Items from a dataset
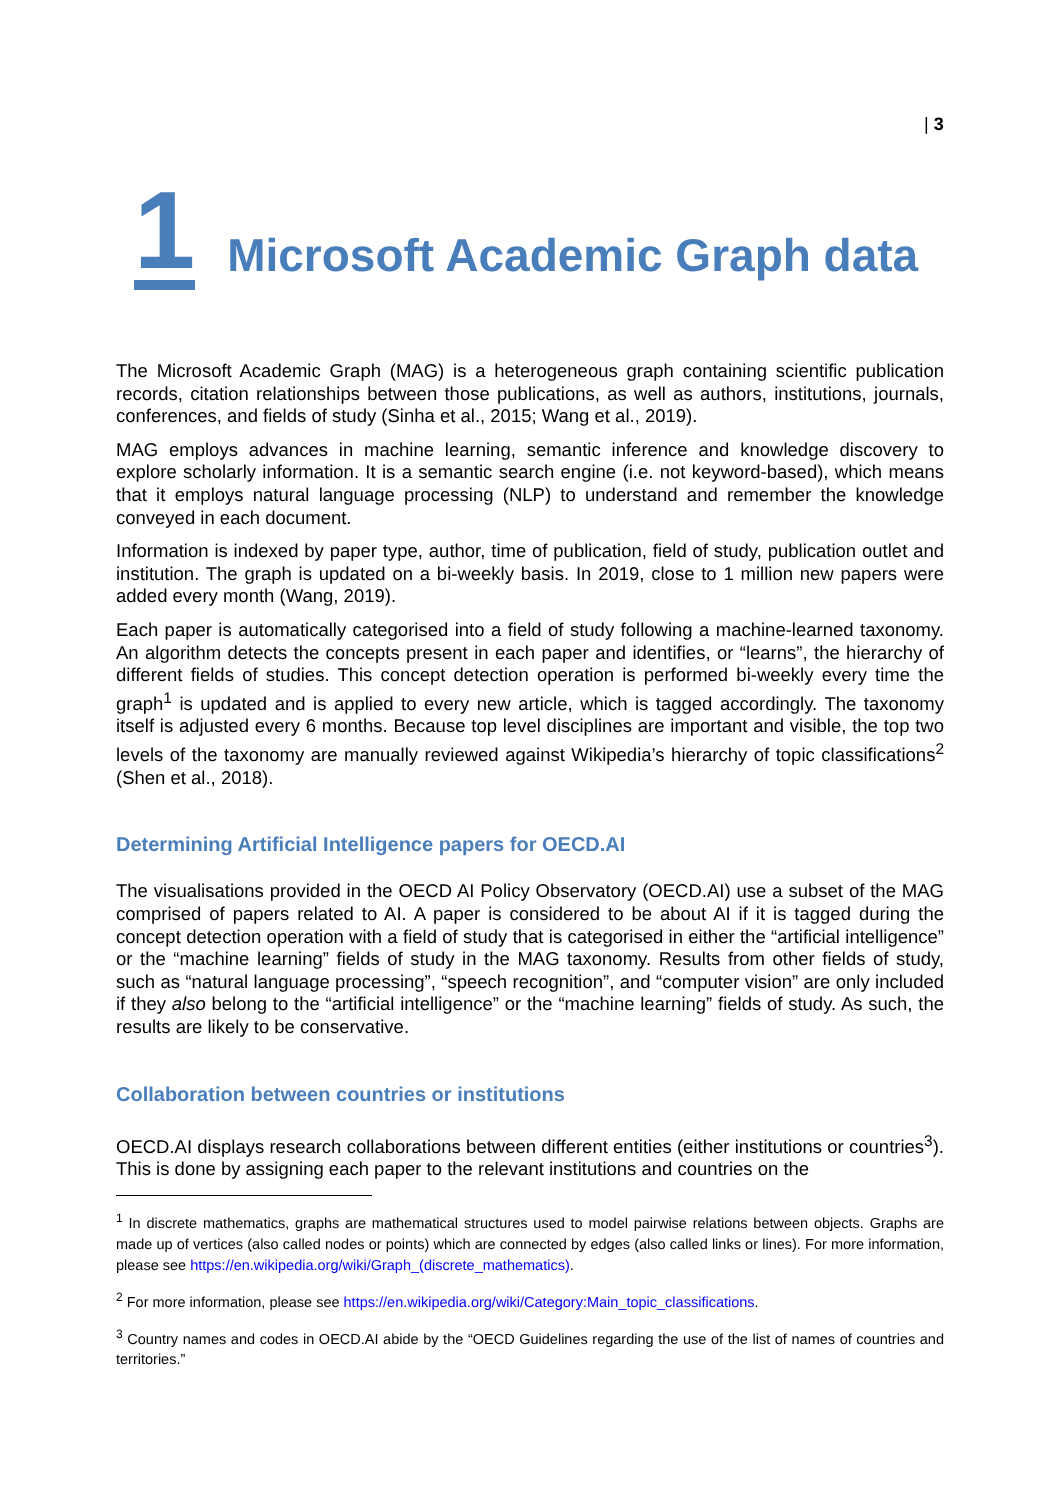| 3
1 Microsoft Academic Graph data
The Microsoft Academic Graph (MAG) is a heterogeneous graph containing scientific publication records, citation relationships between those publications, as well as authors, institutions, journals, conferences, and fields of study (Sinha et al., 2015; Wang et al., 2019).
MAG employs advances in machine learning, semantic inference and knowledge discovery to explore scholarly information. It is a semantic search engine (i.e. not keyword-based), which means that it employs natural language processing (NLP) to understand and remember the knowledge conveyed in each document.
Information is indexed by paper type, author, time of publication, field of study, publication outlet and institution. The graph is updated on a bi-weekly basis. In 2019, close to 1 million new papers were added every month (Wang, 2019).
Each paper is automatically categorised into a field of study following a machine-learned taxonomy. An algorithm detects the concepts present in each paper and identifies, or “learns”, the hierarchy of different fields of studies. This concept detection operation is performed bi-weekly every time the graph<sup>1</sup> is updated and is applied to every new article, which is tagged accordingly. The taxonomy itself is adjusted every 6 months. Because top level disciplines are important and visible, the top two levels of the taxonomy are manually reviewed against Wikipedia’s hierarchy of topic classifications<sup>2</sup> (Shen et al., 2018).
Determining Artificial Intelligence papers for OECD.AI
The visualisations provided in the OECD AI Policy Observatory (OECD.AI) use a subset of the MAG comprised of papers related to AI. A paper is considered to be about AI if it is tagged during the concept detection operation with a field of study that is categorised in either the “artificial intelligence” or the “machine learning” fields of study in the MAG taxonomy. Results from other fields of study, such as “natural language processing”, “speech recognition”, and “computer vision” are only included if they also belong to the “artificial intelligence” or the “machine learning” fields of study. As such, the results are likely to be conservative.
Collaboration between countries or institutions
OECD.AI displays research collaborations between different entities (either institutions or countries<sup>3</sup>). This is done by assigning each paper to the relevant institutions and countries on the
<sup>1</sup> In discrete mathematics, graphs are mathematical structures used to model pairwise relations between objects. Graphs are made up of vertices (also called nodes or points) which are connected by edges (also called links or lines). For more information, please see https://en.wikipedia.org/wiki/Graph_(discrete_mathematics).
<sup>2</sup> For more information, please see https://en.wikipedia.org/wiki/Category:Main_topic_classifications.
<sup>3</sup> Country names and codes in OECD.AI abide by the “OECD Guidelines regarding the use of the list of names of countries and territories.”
...
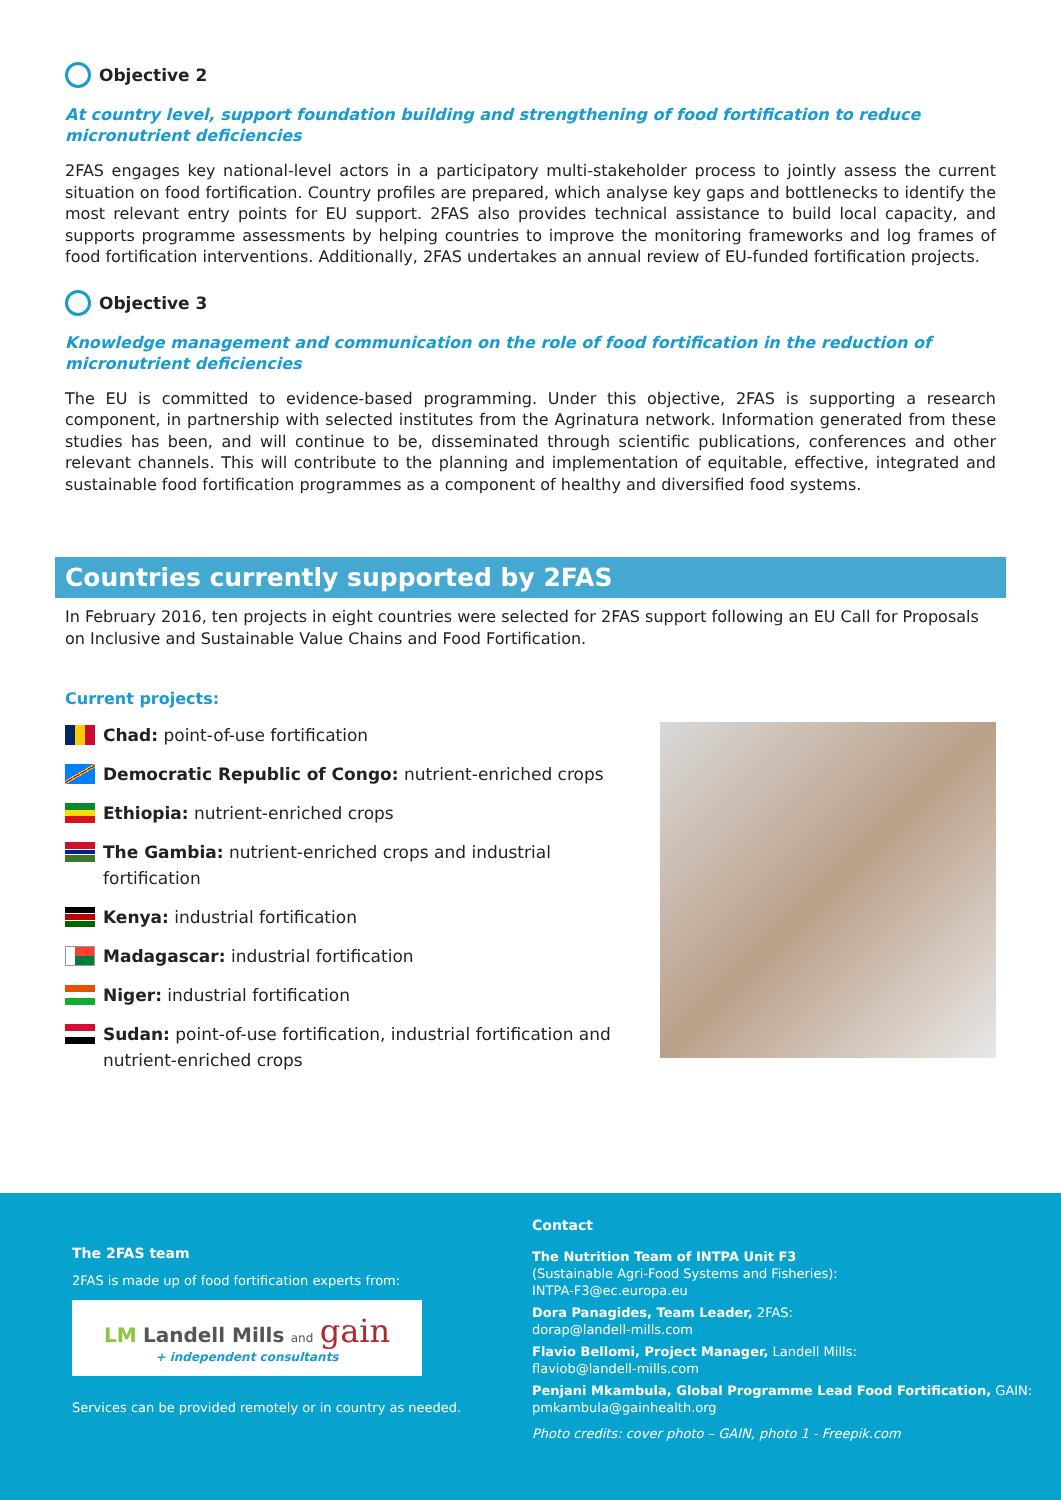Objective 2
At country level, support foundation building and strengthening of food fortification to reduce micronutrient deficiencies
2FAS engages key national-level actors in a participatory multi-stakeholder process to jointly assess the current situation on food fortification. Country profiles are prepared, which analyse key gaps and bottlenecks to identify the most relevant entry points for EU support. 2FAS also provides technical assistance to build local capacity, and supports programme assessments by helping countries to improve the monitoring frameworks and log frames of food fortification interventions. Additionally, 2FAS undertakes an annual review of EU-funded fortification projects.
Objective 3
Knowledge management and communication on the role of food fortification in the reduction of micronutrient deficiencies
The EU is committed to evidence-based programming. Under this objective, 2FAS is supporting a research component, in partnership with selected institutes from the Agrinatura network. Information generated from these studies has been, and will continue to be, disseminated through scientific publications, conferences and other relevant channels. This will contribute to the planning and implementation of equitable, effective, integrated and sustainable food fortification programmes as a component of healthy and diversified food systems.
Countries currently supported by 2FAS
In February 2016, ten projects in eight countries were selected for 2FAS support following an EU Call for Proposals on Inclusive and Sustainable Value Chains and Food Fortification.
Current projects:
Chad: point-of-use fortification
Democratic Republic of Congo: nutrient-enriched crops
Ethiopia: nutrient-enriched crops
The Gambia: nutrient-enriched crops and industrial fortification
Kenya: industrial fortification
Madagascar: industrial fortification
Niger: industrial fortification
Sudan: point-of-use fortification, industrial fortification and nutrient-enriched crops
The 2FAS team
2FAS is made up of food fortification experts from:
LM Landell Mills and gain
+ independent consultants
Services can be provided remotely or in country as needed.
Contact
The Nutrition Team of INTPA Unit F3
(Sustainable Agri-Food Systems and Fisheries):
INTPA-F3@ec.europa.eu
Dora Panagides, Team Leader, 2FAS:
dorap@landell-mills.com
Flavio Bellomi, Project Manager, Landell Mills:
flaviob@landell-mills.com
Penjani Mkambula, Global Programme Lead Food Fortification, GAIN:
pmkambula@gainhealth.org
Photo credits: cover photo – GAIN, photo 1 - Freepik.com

What the task asks
Search the data above and return each line in which "categorised" occurs.

Answer box
Each paper is automatically categorised into a field of study following a machine-learned taxonomy. An algorithm detects the concepts present in each paper and identifies, or “learns”, the hierarchy of different fields of studies. This concept detection operation is performed bi-weekly every time the graph<sup>1</sup> is updated and is applied to every new article, which is tagged accordingly. The taxonomy itself is adjusted every 6 months. Because top level disciplines are important and visible, the top two levels of the taxonomy are manually reviewed against Wikipedia’s hierarchy of topic classifications<sup>2</sup> (Shen et al., 2018).
The visualisations provided in the OECD AI Policy Observatory (OECD.AI) use a subset of the MAG comprised of papers related to AI. A paper is considered to be about AI if it is tagged during the concept detection operation with a field of study that is categorised in either the “artificial intelligence” or the “machine learning” fields of study in the MAG taxonomy. Results from other fields of study, such as “natural language processing”, “speech recognition”, and “computer vision” are only included if they also belong to the “artificial intelligence” or the “machine learning” fields of study. As such, the results are likely to be conservative.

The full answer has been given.